Students In order to permit majors to develop a sense of participation in a common endeavor and in order to ensure adequate advising, the program in comparative literature is held to fifteen students per class. This means that all courses that are specific to the program are quite small and intensive.
There are two formal prerequisites for admission to the program. First, students must complete a two semester overview that surveys western literature from Homer to Milton and from Milton to Proust. These two classes cover western literature from antiquity to the early twentieth century and emphasize learning through the study of recurring themes, as well as the study of the texts themselves and the personal and social aspects of literature. Second, prospective majors must demonstrate sufficient interest in the goals of the program through an interview with a member of the comparative literature faculty.
Students who have graduated with a major in this program have been accepted to top graduate programs in comparative literature, English, Spanish, German, French, and classics.
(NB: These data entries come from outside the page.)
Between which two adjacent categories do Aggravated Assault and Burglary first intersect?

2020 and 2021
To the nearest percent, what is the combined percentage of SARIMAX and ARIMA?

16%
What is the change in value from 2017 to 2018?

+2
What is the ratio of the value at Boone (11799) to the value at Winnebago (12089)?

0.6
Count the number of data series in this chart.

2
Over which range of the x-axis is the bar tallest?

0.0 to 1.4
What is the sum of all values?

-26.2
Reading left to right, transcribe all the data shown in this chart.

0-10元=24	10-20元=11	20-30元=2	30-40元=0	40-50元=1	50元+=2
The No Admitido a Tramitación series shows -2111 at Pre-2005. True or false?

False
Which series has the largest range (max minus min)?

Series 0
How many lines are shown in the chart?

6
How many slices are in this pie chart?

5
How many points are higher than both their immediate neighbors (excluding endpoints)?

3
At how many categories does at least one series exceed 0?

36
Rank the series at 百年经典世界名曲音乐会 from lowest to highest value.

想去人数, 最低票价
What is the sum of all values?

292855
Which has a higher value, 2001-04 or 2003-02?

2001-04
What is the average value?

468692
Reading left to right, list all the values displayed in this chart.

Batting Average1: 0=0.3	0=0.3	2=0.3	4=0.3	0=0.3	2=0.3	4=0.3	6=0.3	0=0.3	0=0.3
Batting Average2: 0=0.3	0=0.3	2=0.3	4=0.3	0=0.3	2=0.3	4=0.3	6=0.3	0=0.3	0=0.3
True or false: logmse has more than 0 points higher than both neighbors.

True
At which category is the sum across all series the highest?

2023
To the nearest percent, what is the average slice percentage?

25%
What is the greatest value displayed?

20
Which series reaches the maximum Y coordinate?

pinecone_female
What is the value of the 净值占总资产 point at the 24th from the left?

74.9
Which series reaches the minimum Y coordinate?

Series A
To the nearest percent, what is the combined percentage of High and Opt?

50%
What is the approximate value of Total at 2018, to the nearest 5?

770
In addition, the program has graduated students who have been accepted to top law schools and business schools; the program is also an excellent foundation for a career in international relations.
Requirements for Major The major in Comparative Literature permits a student to combine courses from several literature departments into a coherent program not restricted to one national tradition or to one language. Students selecting this major take at least two advanced courses in a national literature other than English or American, with readings in the original language, and three additional major literature courses, one of which focuses on some other national literature(s). In the fall semester of the third and fourth year all majors take a required seminar or an authorized equivalent which prepares them for conceiving and writing a thesis in their final year. A reading course is required in both semesters of the fourth year to assure progress on the thesis.
For further information about the major, students should see Daniel Kinney, Wilson Hall.
In order to permit majors to develop a sense of participation in a common endeavor and in order to ensure adequate advising, the program in Comparative Literature will be held to fifteen students per class. The formal prerequisites for admission to the program are: 1) satisfactory completion of CPLT 201, 202; 2) sufficient interest in the goals of the program as demonstrated in an interview with a member of the Committee. A faculty mentor will be assigned to each student major in the program.
Requirements for Minor The minor consists of 12 credits beyond the prerequisite, including CPLT 351. Each student's program must embrace at least two national literatures and must be approved by the Director.
Additional Information For more information, contact
Daniel Kinney
Director of Comparative Literature
207 Wilson Hall
Charlottesville, VA 22903
(804) 924-7105
CPLT 351 - (3) (Y)
Topics in Comparative Literature
Explores a topic of broad scope that teaches students to develop
a comparative approach to literature. The seminar topic changes
from year to year. Required of third-year majors.
CPLT 493 - (3) (Y)
Seminar for Majors
Offered in the fall semester primarily for fourth-year majors.
The seminar topic normally changes from year to year.
CPLT 497-498 - (6) (S)
Fourth Year Thesis
A two-semester course in which the student prepares and writes
a thesis with the guidance of a faculty member. In the fall semester
(497) the student develops a proposal and works out methodological
problems in the form of a preliminary essay; in the spring (498)
the student writes and submits the thesis in two drafts.